Original routine

For Reevengi, I started with texture mapping routine coming from Amiga Doom, I think. I needed variable texture size, and paletted texture support. So I started with this routine:

;D0:	U and V texture coordinates, packed in a 32bits value:
;	UUuuVVvv
;D1:	temp value
;D2:	number of bits for V coordinate
;D3:	number of bits for U coordinate
;D4:	number of pixels to draw
;D5:	DU and DV texture increments, like D0: DUduDVdv
;D6:	texture pixel
;A0:	texture data (1 BYTE per pixel)
;A1:	palette data (1 LONG per color index, because it stores
;	up to 32bits color value)
;A2:	screen

loop:
	move.l D0,D1		; D1 = UUuuVVvv
	lsr.w	D2,D1		; D1 = UUuu00VV
	rol.l	D3,D1		; D1 = uu00VVUU
	move.b	(A0,D1.W),D6	; read pixel from texture
	move.b	3(A1,D6.W*4),D1	; read color from palette
	move.b	D1,(A2)+	; write pixel to screen
	add.l	D5,D0		; increment texture coordinate
	
	subq.l	#1,D4
	bpl.s	loop

Superscalar, thread-like

Amiga coders know how to code for 060 for a long time, so I stole some info here and there on their forum and blog posts. :)
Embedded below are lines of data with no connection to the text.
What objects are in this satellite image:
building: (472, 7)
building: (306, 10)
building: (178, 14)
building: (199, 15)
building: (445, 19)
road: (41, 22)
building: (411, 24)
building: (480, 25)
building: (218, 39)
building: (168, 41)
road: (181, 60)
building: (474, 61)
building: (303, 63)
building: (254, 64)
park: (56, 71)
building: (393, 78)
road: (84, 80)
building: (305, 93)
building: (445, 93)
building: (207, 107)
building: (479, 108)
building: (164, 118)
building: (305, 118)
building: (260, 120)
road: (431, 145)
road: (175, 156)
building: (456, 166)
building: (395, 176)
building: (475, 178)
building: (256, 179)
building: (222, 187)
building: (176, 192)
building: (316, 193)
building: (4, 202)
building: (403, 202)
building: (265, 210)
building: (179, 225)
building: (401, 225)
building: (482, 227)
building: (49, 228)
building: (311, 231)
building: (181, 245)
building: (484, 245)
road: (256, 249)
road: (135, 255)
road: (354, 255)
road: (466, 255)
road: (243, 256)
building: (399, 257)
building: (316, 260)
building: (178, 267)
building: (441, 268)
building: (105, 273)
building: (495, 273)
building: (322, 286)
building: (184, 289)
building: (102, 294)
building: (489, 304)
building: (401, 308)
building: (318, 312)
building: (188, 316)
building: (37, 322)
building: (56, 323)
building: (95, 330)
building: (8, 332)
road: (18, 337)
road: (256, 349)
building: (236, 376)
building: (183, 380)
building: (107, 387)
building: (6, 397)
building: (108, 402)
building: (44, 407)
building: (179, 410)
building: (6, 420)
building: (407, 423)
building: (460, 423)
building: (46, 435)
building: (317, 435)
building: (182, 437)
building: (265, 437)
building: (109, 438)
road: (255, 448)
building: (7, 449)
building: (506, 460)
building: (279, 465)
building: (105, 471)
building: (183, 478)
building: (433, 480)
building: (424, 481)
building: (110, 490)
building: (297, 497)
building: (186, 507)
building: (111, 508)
As it's not easy to reorder instructions to process a single pixel, I choose to duplicate and process a second pixel in the same loop. I reorder to not have memory access on both 'threads' happening at the same time. Address registers (texture, palette) do not change, and we just need to write to the screen in 2 consecutive instructions. With enough data registers, we would have something like this:

loop:
;	Pixel 1				Pixel 2
	move.b	(A0,D11.W),D16		move.l D20,D21
	move.b	3(A1,D16.W*4),D11	lsr.w	D22,D21
	move.b	D11,(A2)+		rol.l	D23,D21
	add.l	D15,D10			move.b	(A0,D21.W),D26
	move.l D10,D11			move.b	3(A1,D26.W*4),D21
	lsr.w	D12,D11			move.b	D21,(A2)+
	rol.l	D13,D11			add.l	D25,D20
	
	subq.l	#1,D4
	bpl.s	loop

Or if you prefer a single instruction per line, and with the help of 060 user manual, chapter 10, that tells you which instructions are pairable:

loop:
	move.b	(A0,D11.W),D16		; pOEP, allows sOEP
	move.l D20,D21			; pOEP|sOEP

	move.b	3(A1,D16.W*4),D11	; pOEP, allows sOEP
	lsr.w	D22,D21			; pOEP|sOEP

	move.b	D11,(A2)+		; pOEP|sOEP
	rol.l	D23,D21			; pOEP|sOEP

	add.l	D15,D10			; pOEP|sOEP
	move.b	(A0,D21.W),D26		; pEOP, allows sOEP
 	move.l D10,D11			; pOEP|sOEP
	move.b	3(A1,D26.W*4),D21	; pEOP, allows sOEP
 	lsr.w	D12,D11			; pOEP|sOEP

	move.b	D21,(A2)+		; pOEP|sOEP
 	rol.l	D13,D11			; pOEP|sOEP

	add.l	D25,D20			; pOEP|sOEP
 	subq.l	#1,D4			; pOEP|sOEP

	bpl.s	loop			; pEOP-only

Final version

For the final subq, we have space for another instruction, but it must not change the CCR, or the bpl instruction will not stop at the right time. Using NOP instruction is not an option. We can use address registers to perform some simple calculation, and the ADDA instruction does not change the CCR. So I use them for UV and DUV values and incrementing texture coordinates.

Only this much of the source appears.